Right now, real estate executives and economic experts concede, a credit crunch, plummeting home values and corporate uncertainty have consumer confidence at historic lows. Companies aren’t expanding, leasing or buying more office space or hiring workers. Consumers, in turn, are wary about their jobs and have resisted spending on everything from new cars to health care.

It begs the question, though: Could anything have been done to prevent the current malaise?

Miscio says perhaps those with business ties to real estate (finance, mortgage, brokers, developers, etc.) should have watched the indicators better and kept a skeptical eye on the ever-outreaching building patterns. Developments continually moved to the periphery of the desert, making long commutes a norm for many and impacting the quality of life for many more. Exotic financial structures, which seemed too good to be true, also emerged. As it turns out, reality eventually set in.

“We just need to pinch ourselves once in a while,” the Colliers executive says.
Pat Feeney joined CBRE in 1985, and has ridden many waves in the market. Today, he is a senior vice president dealing mostly with industrial projects. He says current action in all sectors is down, and like, Miscio, he believes any improvement is closely tied to the replenishment of consumer confidence. That could take a while, as the Conference Board’s Consumer Confidence Index, a widely watched gauge of consumer spending, continues to fall to all-time lows. Currently, confidence in the economy is the lowest on record.

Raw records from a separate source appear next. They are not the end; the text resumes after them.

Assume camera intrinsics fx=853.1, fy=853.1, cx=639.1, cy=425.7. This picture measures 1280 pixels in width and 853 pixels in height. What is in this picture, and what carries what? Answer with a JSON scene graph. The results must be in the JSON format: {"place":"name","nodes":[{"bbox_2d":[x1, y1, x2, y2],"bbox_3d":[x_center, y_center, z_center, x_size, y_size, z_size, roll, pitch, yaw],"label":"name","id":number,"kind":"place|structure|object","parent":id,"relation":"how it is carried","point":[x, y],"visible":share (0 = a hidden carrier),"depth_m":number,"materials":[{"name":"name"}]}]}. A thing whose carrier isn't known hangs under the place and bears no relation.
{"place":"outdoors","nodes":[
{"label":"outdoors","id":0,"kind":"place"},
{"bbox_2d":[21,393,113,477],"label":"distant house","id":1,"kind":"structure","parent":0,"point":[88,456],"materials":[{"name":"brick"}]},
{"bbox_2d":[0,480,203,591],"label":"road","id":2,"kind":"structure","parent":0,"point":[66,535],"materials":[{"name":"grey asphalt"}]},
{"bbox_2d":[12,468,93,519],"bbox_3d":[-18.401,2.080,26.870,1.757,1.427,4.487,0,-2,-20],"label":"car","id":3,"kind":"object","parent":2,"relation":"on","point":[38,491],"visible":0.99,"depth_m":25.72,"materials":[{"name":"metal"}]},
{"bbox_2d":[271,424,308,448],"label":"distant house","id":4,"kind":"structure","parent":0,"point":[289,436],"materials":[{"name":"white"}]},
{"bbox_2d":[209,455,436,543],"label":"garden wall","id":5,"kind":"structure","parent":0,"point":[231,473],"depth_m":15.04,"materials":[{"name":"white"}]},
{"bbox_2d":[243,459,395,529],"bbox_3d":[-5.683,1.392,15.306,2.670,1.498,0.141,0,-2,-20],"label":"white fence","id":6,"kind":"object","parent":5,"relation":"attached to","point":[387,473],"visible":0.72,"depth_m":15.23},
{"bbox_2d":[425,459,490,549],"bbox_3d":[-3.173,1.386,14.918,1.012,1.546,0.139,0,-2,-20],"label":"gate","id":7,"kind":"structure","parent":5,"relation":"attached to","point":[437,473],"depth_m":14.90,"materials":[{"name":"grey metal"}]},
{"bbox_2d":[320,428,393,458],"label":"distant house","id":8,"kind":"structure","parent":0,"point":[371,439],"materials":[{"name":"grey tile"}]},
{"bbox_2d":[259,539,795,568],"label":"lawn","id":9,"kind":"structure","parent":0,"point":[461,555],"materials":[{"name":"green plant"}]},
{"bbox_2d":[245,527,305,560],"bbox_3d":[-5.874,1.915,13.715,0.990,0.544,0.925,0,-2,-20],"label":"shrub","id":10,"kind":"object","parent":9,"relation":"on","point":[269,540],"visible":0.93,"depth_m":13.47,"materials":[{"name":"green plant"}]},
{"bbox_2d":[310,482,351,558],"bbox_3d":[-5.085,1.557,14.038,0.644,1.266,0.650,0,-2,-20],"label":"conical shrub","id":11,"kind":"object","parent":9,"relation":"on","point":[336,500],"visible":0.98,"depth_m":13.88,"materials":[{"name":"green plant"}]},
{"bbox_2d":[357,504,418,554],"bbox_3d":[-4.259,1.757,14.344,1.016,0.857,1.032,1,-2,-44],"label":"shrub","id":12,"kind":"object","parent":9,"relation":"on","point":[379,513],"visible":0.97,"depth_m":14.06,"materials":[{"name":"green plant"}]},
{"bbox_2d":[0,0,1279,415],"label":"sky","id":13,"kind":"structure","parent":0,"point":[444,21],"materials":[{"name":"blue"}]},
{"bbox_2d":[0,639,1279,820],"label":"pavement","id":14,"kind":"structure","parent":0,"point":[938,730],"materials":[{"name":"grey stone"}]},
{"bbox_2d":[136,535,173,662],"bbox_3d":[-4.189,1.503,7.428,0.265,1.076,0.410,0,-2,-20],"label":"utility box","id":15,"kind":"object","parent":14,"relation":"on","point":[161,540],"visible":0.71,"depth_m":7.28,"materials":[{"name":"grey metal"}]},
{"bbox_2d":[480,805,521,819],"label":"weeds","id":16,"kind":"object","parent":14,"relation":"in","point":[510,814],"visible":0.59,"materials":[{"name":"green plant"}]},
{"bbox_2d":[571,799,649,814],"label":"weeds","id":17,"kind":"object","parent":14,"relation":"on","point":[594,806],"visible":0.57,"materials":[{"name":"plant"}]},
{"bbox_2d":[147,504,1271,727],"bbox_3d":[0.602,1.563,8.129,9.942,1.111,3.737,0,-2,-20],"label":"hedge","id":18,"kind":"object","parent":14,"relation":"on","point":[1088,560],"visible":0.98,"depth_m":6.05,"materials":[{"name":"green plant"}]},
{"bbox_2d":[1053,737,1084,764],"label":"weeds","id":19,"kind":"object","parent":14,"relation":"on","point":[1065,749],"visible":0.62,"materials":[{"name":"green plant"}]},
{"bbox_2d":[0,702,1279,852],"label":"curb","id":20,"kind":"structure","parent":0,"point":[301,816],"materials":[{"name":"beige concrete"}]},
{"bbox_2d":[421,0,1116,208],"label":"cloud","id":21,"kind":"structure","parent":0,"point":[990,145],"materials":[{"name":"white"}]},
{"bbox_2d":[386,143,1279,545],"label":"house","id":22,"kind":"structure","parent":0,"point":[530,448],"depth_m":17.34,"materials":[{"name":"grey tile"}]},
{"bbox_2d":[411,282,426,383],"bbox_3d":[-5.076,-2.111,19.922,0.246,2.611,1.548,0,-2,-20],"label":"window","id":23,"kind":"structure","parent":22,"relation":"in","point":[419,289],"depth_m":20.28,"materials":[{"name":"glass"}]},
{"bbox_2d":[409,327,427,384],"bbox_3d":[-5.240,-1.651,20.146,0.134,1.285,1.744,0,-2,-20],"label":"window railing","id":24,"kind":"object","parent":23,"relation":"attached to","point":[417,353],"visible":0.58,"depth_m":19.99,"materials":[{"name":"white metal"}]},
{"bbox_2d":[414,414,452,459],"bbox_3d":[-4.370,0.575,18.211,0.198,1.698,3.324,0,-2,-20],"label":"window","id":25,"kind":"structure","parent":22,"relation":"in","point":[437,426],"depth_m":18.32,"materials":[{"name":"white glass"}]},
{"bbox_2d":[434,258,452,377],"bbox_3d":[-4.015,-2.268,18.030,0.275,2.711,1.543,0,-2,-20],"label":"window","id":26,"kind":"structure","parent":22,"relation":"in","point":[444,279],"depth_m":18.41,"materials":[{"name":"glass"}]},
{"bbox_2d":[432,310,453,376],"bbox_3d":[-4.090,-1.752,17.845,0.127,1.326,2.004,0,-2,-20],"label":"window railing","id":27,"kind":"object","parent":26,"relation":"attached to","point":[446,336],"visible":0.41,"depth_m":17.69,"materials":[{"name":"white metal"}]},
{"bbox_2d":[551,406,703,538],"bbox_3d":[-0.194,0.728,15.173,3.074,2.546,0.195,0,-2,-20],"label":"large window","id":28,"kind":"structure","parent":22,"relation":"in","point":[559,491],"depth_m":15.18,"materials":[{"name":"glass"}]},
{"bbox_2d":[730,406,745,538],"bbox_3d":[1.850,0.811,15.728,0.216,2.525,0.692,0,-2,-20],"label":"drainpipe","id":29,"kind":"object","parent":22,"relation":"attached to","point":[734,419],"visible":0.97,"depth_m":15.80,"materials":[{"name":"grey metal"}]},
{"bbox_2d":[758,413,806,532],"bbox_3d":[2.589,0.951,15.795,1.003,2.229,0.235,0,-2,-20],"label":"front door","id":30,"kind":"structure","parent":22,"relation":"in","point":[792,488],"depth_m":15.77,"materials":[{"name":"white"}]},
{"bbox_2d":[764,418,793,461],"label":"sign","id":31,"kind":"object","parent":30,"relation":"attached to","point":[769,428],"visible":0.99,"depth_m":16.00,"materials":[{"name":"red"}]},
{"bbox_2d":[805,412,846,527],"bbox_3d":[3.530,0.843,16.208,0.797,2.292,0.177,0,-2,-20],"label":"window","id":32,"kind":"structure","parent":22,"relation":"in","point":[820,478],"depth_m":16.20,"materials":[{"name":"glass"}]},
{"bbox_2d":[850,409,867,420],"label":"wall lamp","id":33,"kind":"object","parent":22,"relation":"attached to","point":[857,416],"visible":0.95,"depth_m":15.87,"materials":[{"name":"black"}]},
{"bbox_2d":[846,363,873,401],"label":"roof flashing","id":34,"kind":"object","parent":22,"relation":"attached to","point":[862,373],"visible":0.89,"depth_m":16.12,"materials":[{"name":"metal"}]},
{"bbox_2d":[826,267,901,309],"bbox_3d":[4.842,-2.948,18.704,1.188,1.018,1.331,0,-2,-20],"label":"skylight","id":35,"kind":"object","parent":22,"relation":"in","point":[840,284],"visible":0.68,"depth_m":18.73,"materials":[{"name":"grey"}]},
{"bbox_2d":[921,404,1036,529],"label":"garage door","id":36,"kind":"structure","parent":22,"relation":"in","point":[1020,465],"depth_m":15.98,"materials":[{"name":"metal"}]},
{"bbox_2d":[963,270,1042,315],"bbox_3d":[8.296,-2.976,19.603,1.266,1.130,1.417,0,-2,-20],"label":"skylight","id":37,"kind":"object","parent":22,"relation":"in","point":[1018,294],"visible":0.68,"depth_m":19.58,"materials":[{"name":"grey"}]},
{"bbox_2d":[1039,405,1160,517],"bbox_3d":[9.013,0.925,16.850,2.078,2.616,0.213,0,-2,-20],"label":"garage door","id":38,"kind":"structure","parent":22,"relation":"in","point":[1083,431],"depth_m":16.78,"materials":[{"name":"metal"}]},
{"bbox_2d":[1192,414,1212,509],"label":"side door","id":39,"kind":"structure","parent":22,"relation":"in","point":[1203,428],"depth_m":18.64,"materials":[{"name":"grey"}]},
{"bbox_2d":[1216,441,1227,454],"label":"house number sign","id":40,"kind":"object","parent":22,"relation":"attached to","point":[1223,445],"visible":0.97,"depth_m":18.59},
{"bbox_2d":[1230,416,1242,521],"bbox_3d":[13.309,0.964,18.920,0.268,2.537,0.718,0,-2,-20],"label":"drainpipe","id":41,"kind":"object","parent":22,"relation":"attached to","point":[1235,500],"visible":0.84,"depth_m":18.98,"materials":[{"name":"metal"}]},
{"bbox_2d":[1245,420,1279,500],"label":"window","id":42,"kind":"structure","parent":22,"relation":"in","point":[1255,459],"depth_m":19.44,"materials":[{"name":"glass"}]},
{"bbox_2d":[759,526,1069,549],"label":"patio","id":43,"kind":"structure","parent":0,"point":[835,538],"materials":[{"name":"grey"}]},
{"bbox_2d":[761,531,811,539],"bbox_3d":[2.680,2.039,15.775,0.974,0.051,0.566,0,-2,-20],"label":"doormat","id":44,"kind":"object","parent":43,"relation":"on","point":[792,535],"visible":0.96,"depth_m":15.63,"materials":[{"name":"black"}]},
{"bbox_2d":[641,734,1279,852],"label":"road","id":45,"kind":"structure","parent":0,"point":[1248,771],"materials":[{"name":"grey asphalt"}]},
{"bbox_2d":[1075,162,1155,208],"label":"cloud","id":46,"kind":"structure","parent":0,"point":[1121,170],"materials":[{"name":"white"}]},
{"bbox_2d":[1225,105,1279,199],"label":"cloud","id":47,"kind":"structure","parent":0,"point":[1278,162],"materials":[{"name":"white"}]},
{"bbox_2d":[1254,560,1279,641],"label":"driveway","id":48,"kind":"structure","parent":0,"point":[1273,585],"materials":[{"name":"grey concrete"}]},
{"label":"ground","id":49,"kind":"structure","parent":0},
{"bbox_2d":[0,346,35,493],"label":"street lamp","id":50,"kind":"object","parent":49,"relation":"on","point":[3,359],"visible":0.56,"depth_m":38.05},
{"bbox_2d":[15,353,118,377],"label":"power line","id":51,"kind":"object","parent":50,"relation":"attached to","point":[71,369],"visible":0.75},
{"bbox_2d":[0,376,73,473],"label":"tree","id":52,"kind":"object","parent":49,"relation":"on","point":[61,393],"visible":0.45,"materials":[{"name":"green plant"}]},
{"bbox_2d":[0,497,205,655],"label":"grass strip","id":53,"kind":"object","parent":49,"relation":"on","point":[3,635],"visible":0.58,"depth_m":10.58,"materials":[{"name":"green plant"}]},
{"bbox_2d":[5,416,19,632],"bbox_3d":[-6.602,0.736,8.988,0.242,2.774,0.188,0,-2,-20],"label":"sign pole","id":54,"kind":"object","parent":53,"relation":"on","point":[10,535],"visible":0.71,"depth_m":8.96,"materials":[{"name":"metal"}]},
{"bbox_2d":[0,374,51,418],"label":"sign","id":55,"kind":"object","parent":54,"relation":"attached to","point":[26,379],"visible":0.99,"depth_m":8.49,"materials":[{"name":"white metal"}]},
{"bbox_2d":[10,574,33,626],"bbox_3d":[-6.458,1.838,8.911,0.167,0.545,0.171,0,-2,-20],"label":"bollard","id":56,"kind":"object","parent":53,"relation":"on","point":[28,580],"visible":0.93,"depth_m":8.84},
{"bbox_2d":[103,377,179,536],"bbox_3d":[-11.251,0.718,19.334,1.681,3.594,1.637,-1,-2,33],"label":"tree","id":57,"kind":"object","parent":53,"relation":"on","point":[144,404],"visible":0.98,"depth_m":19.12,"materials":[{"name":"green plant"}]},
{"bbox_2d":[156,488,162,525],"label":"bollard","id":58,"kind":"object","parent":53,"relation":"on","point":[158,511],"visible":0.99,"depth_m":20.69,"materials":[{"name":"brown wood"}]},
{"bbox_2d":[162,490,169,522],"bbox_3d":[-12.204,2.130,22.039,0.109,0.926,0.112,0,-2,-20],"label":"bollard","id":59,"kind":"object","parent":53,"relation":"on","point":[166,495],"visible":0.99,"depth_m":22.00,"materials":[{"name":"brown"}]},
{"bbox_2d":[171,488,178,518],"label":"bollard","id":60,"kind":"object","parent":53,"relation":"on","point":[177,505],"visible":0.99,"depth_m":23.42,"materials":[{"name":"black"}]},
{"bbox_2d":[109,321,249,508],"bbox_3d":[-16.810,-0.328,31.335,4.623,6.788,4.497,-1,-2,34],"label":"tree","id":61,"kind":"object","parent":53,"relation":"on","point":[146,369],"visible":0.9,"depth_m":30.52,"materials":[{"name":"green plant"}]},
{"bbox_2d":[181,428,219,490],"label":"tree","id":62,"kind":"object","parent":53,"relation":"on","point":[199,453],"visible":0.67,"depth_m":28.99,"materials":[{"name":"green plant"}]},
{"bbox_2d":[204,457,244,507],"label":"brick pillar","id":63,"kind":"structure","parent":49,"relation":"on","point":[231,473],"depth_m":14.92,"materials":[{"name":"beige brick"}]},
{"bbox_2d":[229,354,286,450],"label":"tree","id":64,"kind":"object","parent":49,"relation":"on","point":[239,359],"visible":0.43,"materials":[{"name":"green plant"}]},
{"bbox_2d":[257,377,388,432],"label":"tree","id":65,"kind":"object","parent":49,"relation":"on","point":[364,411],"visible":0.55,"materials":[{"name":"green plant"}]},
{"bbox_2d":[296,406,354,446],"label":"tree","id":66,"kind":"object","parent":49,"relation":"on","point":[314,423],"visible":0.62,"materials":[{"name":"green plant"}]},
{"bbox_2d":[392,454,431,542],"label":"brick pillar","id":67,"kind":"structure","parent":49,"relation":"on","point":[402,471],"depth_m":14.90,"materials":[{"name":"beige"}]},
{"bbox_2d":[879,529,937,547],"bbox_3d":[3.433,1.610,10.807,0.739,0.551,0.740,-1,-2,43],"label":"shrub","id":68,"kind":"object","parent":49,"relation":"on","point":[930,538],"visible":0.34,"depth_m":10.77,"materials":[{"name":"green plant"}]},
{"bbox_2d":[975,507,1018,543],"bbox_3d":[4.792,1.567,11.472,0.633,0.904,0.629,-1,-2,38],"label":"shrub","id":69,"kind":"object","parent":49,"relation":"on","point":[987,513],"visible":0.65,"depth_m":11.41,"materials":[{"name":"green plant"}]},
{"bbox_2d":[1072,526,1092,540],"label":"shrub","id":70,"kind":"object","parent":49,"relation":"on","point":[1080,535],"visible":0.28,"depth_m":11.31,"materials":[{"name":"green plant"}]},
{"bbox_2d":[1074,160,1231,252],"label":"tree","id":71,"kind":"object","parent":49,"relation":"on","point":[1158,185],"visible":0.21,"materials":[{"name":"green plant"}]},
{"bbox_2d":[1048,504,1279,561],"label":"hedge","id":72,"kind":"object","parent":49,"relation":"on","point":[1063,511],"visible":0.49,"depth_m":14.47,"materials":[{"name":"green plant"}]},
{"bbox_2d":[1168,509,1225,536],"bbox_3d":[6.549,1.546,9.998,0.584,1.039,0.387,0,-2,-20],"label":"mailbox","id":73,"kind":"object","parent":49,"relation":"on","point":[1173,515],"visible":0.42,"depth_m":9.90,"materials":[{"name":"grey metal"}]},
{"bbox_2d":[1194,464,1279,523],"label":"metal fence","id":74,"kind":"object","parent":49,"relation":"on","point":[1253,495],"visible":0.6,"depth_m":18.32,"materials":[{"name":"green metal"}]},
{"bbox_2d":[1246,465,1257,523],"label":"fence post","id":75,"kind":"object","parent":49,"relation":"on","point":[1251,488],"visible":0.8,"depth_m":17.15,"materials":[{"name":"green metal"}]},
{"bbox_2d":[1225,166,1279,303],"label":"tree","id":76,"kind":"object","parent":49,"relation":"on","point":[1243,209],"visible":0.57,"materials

Feeney has seen these cyclical patterns before and believes, in the end, this too shall pass; it’s just a matter of time, although there are a few caveats in this current cycle.

“Historically, cycles come and go — the wounds heal and everyone goes back into battle,” he says, adding that past cycles were always followed with an “oomph factor.” That “oomph” was the Internet and tech boom earlier this decade, and the housing boom of the mid-2000s.

“Where is that next oomph?” Feeney asks, citing comments made by an economic analyst at a national economic strategy session.

“…it took some major missteps by Wall Street, but I think everyone can agree that money train has stopped.” — Charles Miscio, Colliers International

“This dramatic improvement also needs to be worldwide, since all of our economies are tied together. I agree with the cyclical thought process; I just think this one will take longer. I just don’t know how long.”

Several things from past booms are playing a huge role in the current bust. A run-up in the cost of land over the past decade held the lid on the market, as did escalating construction and material costs. Some key zoning changes, mostly around Sky Harbor International Airport, have also equated to a real estate industry that could be much worse off.

“This time around, there wasn’t unbridled and uncontrolled activity,” Feeney says. “This was more economically controlled and driven.”

Like many, Feeney remains bullish on Phoenix. People will always want to escape the inclement areas of the U.S. and the congested and strange factor of California. Arizona is a great place to live and affordable housing, one way oranother, will return.

Jerry Noble, a first vice president at CBRE agrees: “Phoenix continues to grow and be a leader in U.S. growth. We have always seen dynamic employers looking for space in quality locations with an affordable work force. Our fundamentals just need to stabilize and we’ll get back to where we need to be.”